Характеризуя «буржуазность» короля, Поццо ди Борго подметил еще одну характерную черту. Российский посол писал не просто о «буржуа», а о так называемых «нотаблях», или, как он их именовал, «буржуазных нотаблях». Действительно, король Луи-Филипп опирался не на буржуазию как таковую и не на весь «средний класс», как утверждали либералы-орлеанисты, а на нотаблей – «влиятельных людей», представителей финансовой, деловой и просвещенной элиты французского общества. Именно этот социальный слой являлся опорой режима Луи-Филиппа; именно нотабли управляли Францией в эти годы. Посол писал: «В ответ на политику короля новоявленные нотабли снабжают его всеми средствами, которые он требует, дабы гарантировать его власть и их верховенство»[229]
. Орлеанизм, то есть французский умеренный либерализм времен Июльской монархии, – это правительство элит; но это уже не аристократия родов, а аристократия нотаблей. Ее составляли старинные и богатые фамилии крупных торговцев, либеральная аристократия (как, например, герцог Л.-В. де Брой, не любивший Поццо ди Борго за его независимый нрав и «доктринерство»), юристы (Л. Моле), дворянство Империи (Н. Сульт, Жерар, Мортье), профессура Университета (Ф. Гизо, В. Кузен, Ф. де Вильмен). Как видим, проницательный дипломат сумел весьма тонко подметить эту важную особенность социальной базы Июльской монархии; современными отечественными и зарубежными исследователями Июльская монархия трактуется именно как «правление нотаблей».Луи-Филипп очень хотел, чтобы его приняли, несмотря на революционное происхождение его власти, в королевские фамилии Европы. Традиционным средством достижения этой цели являлись династические браки. Таким образом, Луи-Филипп, как заботливый отец, мог устроить будущее своих многочисленных детей, а заодно стать полноправным членом европейской семьи монархов.

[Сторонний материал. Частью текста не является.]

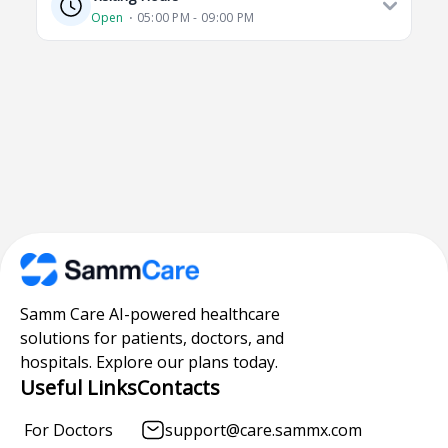
Open
⋅ 05:00 PM - 09:00 PM
Samm Care AI-powered healthcare
solutions for patients, doctors, and
hospitals. Explore our plans today.
Useful Links
Contacts
For Doctors
support@care.sammx.com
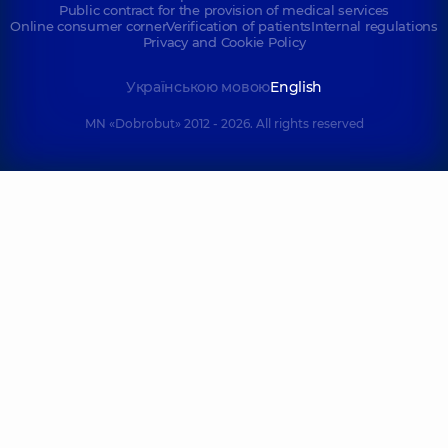
Public contract for the provision of medical services
Online consumer corner
Verification of patients
Internal regulations
Privacy and Cookie Policy
Українською мовою
English
MN «Dobrobut» 2012 - 2026. All rights reserved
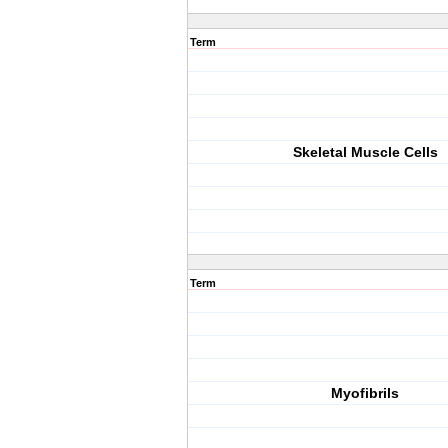
Term
Skeletal Muscle Cells
Term
Myofibrils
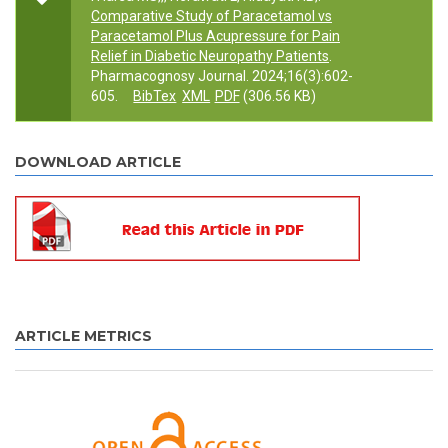
Comparative Study of Paracetamol vs
Paracetamol Plus Acupressure for Pain
Relief in Diabetic Neuropathy Patients
.
Pharmacognosy Journal. 2024;16(3):602-
605.
BibTex
XML
PDF
(306.56 KB)
DOWNLOAD ARTICLE
ARTICLE METRICS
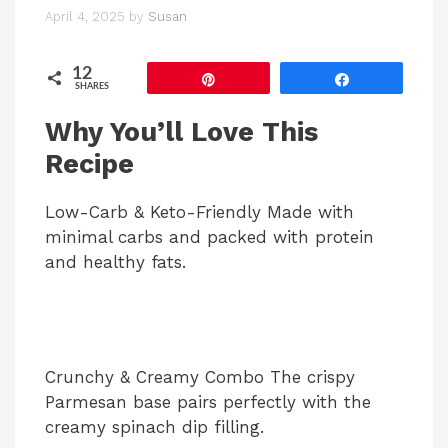
April 4, 2025
by
Susan
12
Pin
Share
SHARES
Why You’ll Love This
Recipe
Low-Carb & Keto-Friendly Made with
minimal carbs and packed with protein
and healthy fats.
Crunchy & Creamy Combo The crispy
Parmesan base pairs perfectly with the
creamy spinach dip filling.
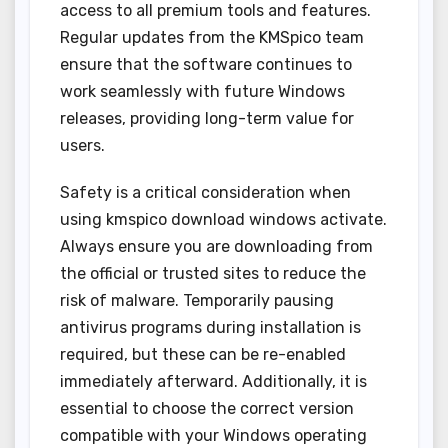
access to all premium tools and features.
Regular updates from the KMSpico team
ensure that the software continues to
work seamlessly with future Windows
releases, providing long-term value for
users.
Safety is a critical consideration when
using kmspico download windows activate.
Always ensure you are downloading from
the official or trusted sites to reduce the
risk of malware. Temporarily pausing
antivirus programs during installation is
required, but these can be re-enabled
immediately afterward. Additionally, it is
essential to choose the correct version
compatible with your Windows operating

Любовь Луи-Филиппа к своей семье была общеизвестна, однако в глазах современников это являлось скорее недостатком, нежели достоинством. Поццо ди Борго так отзывался об этой стороне Луи-Филиппа: «Есть еще одна цель, которой король французов следует с неослабевающим желанием и упорством и которая составляет существенную часть его политики, – это обустройство своих семейных дел. Убежденный, что ему сложно, если не невозможно, соединиться родственными узами с дворами Севера[230]

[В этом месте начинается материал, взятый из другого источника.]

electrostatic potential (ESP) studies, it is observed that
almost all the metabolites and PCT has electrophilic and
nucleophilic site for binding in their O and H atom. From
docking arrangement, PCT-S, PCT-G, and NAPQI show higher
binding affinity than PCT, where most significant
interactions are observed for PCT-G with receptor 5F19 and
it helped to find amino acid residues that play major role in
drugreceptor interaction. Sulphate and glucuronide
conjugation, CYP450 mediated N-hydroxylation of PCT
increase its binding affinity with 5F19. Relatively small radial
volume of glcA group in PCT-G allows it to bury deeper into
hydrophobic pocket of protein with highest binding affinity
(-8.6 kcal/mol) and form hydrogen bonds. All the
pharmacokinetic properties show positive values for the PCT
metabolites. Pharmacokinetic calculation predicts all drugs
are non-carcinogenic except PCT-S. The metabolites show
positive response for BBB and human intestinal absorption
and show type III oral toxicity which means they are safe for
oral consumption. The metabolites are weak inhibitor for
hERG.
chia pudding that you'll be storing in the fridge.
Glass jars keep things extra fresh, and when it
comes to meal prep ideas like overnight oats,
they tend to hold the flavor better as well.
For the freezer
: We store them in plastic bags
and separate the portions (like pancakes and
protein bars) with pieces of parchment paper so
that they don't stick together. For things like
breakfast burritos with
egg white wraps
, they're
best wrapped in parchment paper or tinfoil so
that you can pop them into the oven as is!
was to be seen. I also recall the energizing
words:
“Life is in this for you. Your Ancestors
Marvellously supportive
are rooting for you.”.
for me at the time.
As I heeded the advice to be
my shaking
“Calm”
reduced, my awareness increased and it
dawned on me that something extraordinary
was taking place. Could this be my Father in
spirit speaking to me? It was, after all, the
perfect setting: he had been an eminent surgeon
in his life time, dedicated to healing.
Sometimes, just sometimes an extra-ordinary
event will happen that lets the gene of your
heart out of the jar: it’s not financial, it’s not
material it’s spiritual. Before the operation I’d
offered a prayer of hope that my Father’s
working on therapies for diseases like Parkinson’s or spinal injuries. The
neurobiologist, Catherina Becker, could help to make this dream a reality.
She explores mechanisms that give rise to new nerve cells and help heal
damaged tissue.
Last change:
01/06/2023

, он стремится обеспечить своим детям короны и троны Юга…»[231]Однако для того чтобы эти брачные союзы состоялись, с самого начала правления Луи-Филиппу нужно было убедить европейских монархов, что Франция не вынашивает экспансионистских планов и собирается действовать на внешнеполитической арене строго в рамках Венской системы, стремясь стать полноправной участницей «европейского концерта». Такой умеренный и осторожный подход весьма импонировал Поццо ди Борго. Характеризуя внешнеполитическую линию Луи-Филиппа, он подчеркивал миролюбивые намерения короля и его стремление достичь европейской стабильности: «Он убежден, – писал он, – что война вызовет во внутреннем устройстве Франции такие изменения, что будет невозможно не опасаться самых опасных и самых фатальных последствий»[232]
. По словам российского дипломата, «король не хочет войны по единственной причине: он опасается, что она приведет к его собственному свержению»[233]. «Луи-Филипп осознает свое положение; он понимает, что для того чтобы сохранить занимаемое им место, нужно исключить любые опасные и серьезные испытания; именно по этой причине он противится войне и всему, что может сделать ее неизбежной», – сообщал граф[234].Можно сказать, что Поццо ди Борго в некоторой степени оправдывал курс французского правительства на усиление вооруженных сил, воспринимая военные приготовления как меру оборонительного характера. Он отмечал: «Армия ни в коей мере не нацелена на наступательные действия… Даже войска, сосредоточенные на границе с Пиренеями[235]
, не собираются воевать. Следовательно, Франция не дает поводов для беспокойства; она не хочет потрясать спокойствие других держав; единственным оружием Франции является ее моральное влияние, а также пыл ее публицистов и пропагандистов»[236].